[Stored entries]
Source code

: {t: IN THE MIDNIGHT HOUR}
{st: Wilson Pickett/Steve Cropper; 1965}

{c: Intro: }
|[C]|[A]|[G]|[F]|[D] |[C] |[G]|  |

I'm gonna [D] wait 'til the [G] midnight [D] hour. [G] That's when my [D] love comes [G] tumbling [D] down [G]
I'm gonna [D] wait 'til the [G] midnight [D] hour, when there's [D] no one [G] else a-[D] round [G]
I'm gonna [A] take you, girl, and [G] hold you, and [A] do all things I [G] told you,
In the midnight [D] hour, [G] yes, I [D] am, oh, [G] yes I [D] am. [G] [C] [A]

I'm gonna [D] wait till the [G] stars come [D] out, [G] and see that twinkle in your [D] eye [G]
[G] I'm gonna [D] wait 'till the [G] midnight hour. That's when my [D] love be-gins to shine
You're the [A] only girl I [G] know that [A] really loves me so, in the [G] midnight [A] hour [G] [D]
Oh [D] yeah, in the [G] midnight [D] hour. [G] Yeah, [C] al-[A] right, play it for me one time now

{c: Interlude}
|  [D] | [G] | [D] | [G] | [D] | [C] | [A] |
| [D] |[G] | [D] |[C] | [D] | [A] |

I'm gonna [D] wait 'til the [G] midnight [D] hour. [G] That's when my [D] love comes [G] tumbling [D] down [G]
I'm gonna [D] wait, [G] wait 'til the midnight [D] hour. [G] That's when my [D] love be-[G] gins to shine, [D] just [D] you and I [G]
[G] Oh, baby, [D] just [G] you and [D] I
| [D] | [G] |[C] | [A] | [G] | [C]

* To do
Only the last part of the entries above is needed: please copy the line with "[G] I'm gonna" and each line after it exactly.

* Response area
[G] I'm gonna [D] wait 'till the [G] midnight hour. That's when my [D] love be-gins to shine
You're the [A] only girl I [G] know that [A] really loves me so, in the [G] midnight [A] hour [G] [D]
Oh [D] yeah, in the [G] midnight [D] hour. [G] Yeah, [C] al-[A] right, play it for me one time now

{c: Interlude}
|  [D] | [G] | [D] | [G] | [D] | [C] | [A] |
| [D] |[G] | [D] |[C] | [D] | [A] |

I'm gonna [D] wait 'til the [G] midnight [D] hour. [G] That's when my [D] love comes [G] tumbling [D] down [G]
I'm gonna [D] wait, [G] wait 'til the midnight [D] hour. [G] That's when my [D] love be-[G] gins to shine, [D] just [D] you and I [G]
[G] Oh, baby, [D] just [G] you and [D] I
| [D] | [G] |[C] | [A] | [G] | [C]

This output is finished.